Re: [tip:x86/setup] x86, setup: "glove box" BIOS calls --infrastructure

From: Linus Torvalds
Date: Sun Apr 12 2009 - 11:07:31 EST




On Sat, 11 Apr 2009, H. Peter Anvin wrote:
>
> The main thing you could do is drop or virtualize memory accesses to RAM it
> should never access in the first place, like some BIOSes which scribble over
> random locations in low memory.

Please don't.

This discussion is just taking us down a rat-hole of more complexity, and
_way_ more fragility.

I'm absolutely willing to bet that trying to do the BIOS calls will break
way more than it will fix. Sure, it will probably work for 99.9% of all
BIOSes, but then it will break horribly for some BIOS that tries to do
something "clever". SMM has already been mentioned as an example of
something that simply isn't virtualizable.

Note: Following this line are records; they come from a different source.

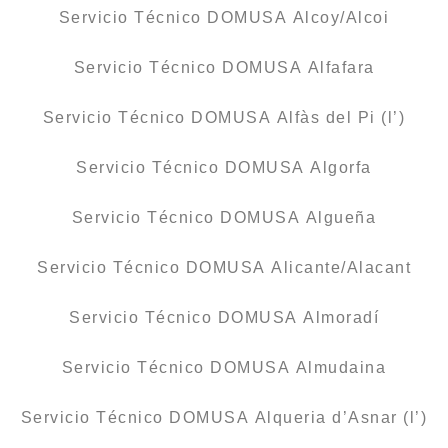
Servicio Técnico DOMUSA Alcoy/Alcoi
Servicio Técnico DOMUSA Alfafara
Servicio Técnico DOMUSA Alfàs del Pi (l’)
Servicio Técnico DOMUSA Algorfa
Servicio Técnico DOMUSA Algueña
Servicio Técnico DOMUSA Alicante/Alacant
Servicio Técnico DOMUSA Almoradí
Servicio Técnico DOMUSA Almudaina
Servicio Técnico DOMUSA Alqueria d’Asnar (l’)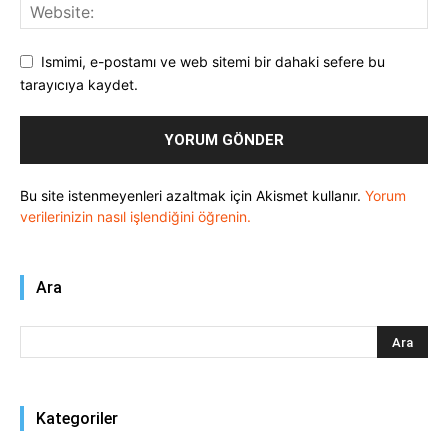
Ismimi, e-postamı ve web sitemi bir dahaki sefere bu
tarayıcıya kaydet.
Bu site istenmeyenleri azaltmak için Akismet kullanır.
Yorum
verilerinizin nasıl işlendiğini öğrenin.
Ara
Kategoriler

Timing is another, very traditional, one. There used to be video BIOSes
that simply didn't work in a dosbox-like environment because they had
tight timing loops that were coupled to hardware. I can pretty much
guarantee that that has gone away as far as the video BIOS is concerned,
but the main BIOS? Who the hell knows.

Sure, none of the calls we do to the BIOS from the kernel should need
anything fancy at all, and maybe I'm pessimistic. But at the same time, I
really don't think the BIOS calls are worth that kind of infrastructure.

Sure, go ahead and wrap them in some kind of "save and restore all
registers" wrapping, but nothing fancier than that. It would just be
overkill, and likely to break more than it fixes.